> [TASK REQUIREMENTS]
So that nothing is lost, transcribe each line of the records exactly.

------ RECORDS FOR THIS TASK ------

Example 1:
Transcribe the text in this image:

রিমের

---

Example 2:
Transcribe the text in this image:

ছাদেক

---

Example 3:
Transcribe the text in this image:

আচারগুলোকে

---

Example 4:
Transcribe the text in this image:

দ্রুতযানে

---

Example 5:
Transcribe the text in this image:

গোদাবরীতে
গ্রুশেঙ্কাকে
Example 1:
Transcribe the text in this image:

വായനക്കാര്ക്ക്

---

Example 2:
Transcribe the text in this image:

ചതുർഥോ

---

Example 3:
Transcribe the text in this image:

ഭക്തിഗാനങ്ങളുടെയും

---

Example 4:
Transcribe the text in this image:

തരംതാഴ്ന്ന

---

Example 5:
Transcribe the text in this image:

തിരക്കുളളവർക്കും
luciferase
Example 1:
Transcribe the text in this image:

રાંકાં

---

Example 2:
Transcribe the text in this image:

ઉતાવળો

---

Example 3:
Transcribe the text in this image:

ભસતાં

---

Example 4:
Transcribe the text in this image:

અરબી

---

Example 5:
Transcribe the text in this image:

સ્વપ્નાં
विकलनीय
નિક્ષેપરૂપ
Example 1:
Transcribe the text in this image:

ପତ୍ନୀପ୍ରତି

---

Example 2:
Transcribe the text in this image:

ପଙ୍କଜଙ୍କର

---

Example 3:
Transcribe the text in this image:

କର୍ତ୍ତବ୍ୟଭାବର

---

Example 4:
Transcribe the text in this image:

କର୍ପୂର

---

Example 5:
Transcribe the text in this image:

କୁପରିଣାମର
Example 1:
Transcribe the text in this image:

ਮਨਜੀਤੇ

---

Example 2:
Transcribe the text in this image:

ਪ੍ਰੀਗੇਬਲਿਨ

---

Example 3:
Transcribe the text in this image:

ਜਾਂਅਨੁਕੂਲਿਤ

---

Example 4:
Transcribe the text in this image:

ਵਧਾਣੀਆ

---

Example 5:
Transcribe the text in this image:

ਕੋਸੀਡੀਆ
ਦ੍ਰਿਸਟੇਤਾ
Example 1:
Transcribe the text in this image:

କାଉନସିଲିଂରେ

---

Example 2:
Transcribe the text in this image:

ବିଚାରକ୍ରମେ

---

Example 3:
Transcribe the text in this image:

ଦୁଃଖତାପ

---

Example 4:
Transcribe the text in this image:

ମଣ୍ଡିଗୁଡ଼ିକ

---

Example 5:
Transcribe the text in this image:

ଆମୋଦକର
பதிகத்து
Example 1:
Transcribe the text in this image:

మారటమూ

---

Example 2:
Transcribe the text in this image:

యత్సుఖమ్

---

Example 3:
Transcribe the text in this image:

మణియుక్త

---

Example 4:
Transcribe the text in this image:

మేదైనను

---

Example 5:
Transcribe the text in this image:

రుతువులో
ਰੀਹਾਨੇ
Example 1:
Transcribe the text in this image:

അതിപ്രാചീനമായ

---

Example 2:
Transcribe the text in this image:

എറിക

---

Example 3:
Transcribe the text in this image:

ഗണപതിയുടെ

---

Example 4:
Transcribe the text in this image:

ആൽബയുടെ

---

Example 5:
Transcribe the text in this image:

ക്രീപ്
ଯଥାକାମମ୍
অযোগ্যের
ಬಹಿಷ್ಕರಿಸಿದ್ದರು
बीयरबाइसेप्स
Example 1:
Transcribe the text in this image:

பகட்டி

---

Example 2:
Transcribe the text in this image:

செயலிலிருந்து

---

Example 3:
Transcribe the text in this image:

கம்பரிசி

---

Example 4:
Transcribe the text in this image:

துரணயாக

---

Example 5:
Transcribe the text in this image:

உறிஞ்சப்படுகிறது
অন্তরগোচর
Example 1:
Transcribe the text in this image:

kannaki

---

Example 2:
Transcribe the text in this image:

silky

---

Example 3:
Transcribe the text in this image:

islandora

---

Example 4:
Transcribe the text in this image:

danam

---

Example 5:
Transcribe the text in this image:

------

> [RESPONSE BELOW]
Example 1:
Transcribe the text in this image:

রিমের

---

Example 2:
Transcribe the text in this image:

ছাদেক

---

Example 3:
Transcribe the text in this image:

আচারগুলোকে

---

Example 4:
Transcribe the text in this image:

দ্রুতযানে

---

Example 5:
Transcribe the text in this image:

গোদাবরীতে
গ্রুশেঙ্কাকে
Example 1:
Transcribe the text in this image:

വായനക്കാര്ക്ക്

---

Example 2:
Transcribe the text in this image:

ചതുർഥോ

---

Example 3:
Transcribe the text in this image:

ഭക്തിഗാനങ്ങളുടെയും

---

Example 4:
Transcribe the text in this image:

തരംതാഴ്ന്ന

---

Example 5:
Transcribe the text in this image:

തിരക്കുളളവർക്കും
luciferase
Example 1:
Transcribe the text in this image:

રાંકાં

---

Example 2:
Transcribe the text in this image:

ઉતાવળો

---

Example 3:
Transcribe the text in this image:

ભસતાં

---

Example 4:
Transcribe the text in this image:

અરબી

---

Example 5:
Transcribe the text in this image:

સ્વપ્નાં
विकलनीय
નિક્ષેપરૂપ
Example 1:
Transcribe the text in this image:

ପତ୍ନୀପ୍ରତି

---

Example 2:
Transcribe the text in this image:

ପଙ୍କଜଙ୍କର

---

Example 3:
Transcribe the text in this image:

କର୍ତ୍ତବ୍ୟଭାବର

---

Example 4:
Transcribe the text in this image:

କର୍ପୂର

---

Example 5:
Transcribe the text in this image:

କୁପରିଣାମର
Example 1:
Transcribe the text in this image:

ਮਨਜੀਤੇ

---

Example 2:
Transcribe the text in this image:

ਪ੍ਰੀਗੇਬਲਿਨ

---

Example 3:
Transcribe the text in this image:

ਜਾਂਅਨੁਕੂਲਿਤ

---

Example 4:
Transcribe the text in this image:

ਵਧਾਣੀਆ

---

Example 5:
Transcribe the text in this image:

ਕੋਸੀਡੀਆ
ਦ੍ਰਿਸਟੇਤਾ
Example 1:
Transcribe the text in this image:

କାଉନସିଲିଂରେ

---

Example 2:
Transcribe the text in this image:

ବିଚାରକ୍ରମେ

---

Example 3:
Transcribe the text in this image:

ଦୁଃଖତାପ

---

Example 4:
Transcribe the text in this image:

ମଣ୍ଡିଗୁଡ଼ିକ

---

Example 5:
Transcribe the text in this image:

ଆମୋଦକର
பதிகத்து
Example 1:
Transcribe the text in this image:

మారటమూ

---

Example 2:
Transcribe the text in this image:

యత్సుఖమ్

---

Example 3:
Transcribe the text in this image:

మణియుక్త

---

Example 4:
Transcribe the text in this image:

మేదైనను

---

Example 5:
Transcribe the text in this image:

రుతువులో
ਰੀਹਾਨੇ
Example 1:
Transcribe the text in this image:

അതിപ്രാചീനമായ

---

Example 2:
Transcribe the text in this image:

എറിക

---

Example 3:
Transcribe the text in this image:

ഗണപതിയുടെ

---

Example 4:
Transcribe the text in this image:

ആൽബയുടെ

---

Example 5:
Transcribe the text in this image:

ക്രീപ്
ଯଥାକାମମ୍
অযোগ্যের
ಬಹಿಷ್ಕರಿಸಿದ್ದರು
बीयरबाइसेप्स
Example 1:
Transcribe the text in this image:

பகட்டி

---

Example 2:
Transcribe the text in this image:

செயலிலிருந்து

---

Example 3:
Transcribe the text in this image:

கம்பரிசி

---

Example 4:
Transcribe the text in this image:

துரணயாக

---

Example 5:
Transcribe the text in this image:

உறிஞ்சப்படுகிறது
অন্তরগোচর
Example 1:
Transcribe the text in this image:

kannaki

---

Example 2:
Transcribe the text in this image:

silky

---

Example 3:
Transcribe the text in this image:

islandora

---

Example 4:
Transcribe the text in this image:

danam

---

Example 5:
Transcribe the text in this image:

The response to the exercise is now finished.